--- Source records ---

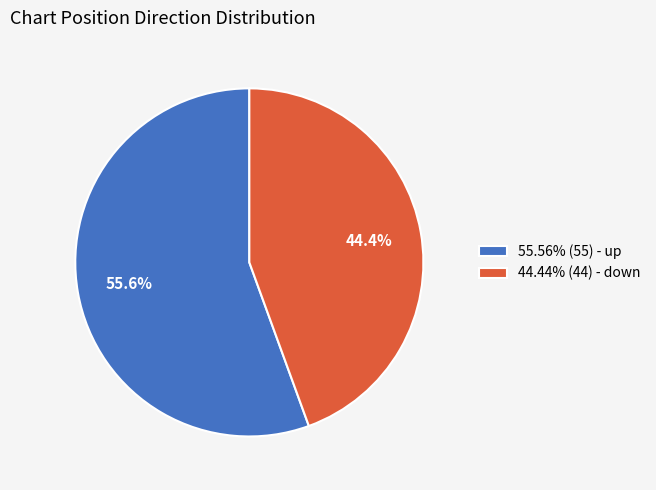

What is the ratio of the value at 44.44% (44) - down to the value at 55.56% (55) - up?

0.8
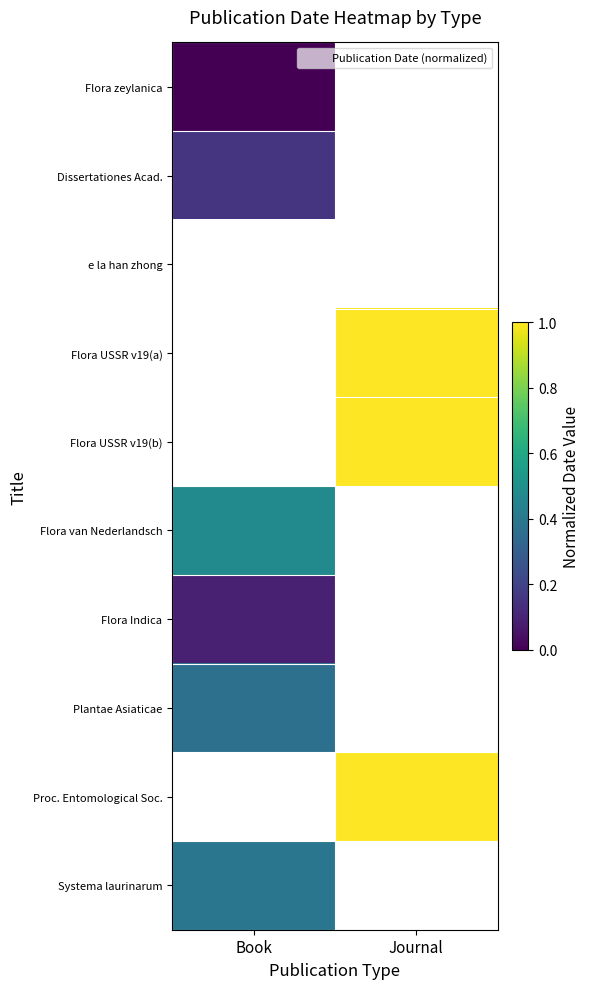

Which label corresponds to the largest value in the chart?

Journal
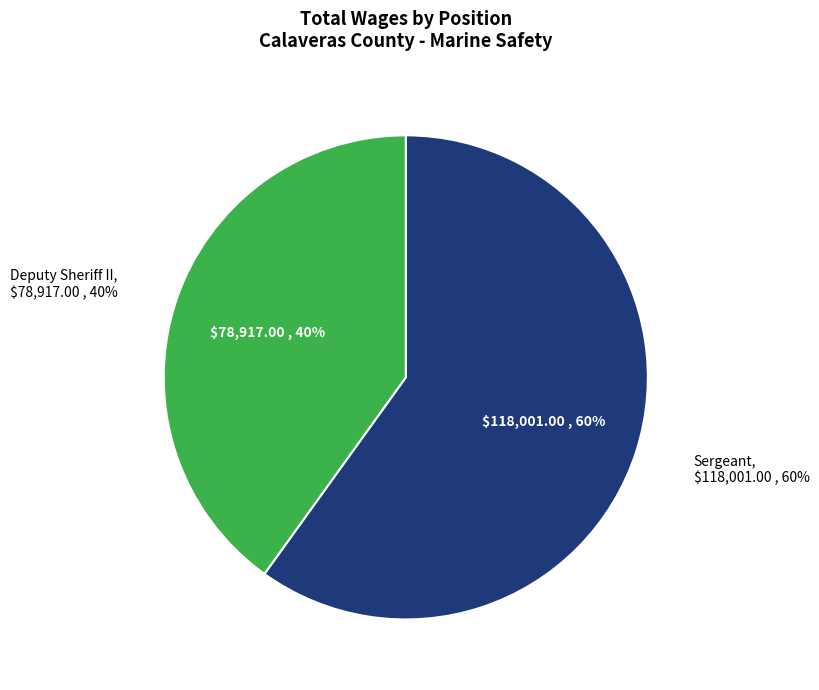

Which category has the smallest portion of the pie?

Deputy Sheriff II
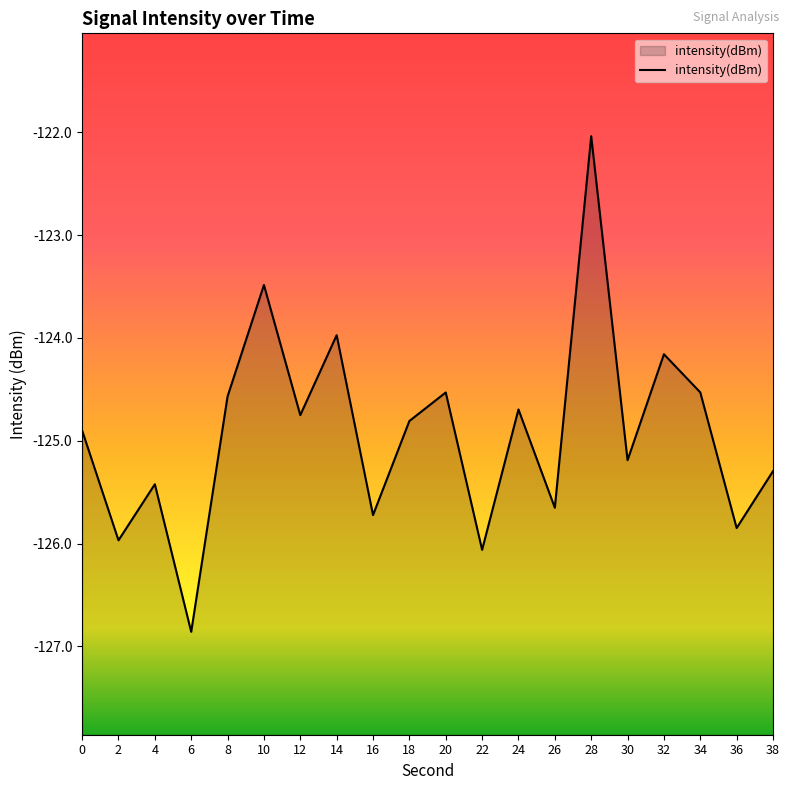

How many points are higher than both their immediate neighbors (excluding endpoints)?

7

---

**Task to carry out**: Copy every row above word for word, leaving out the pictures.

**Task solution**:
What is the ratio of the value at 44.44% (44) - down to the value at 55.56% (55) - up?

0.8

Which label corresponds to the largest value in the chart?

Journal

Which category has the smallest portion of the pie?

Deputy Sheriff II

How many points are higher than both their immediate neighbors (excluding endpoints)?

7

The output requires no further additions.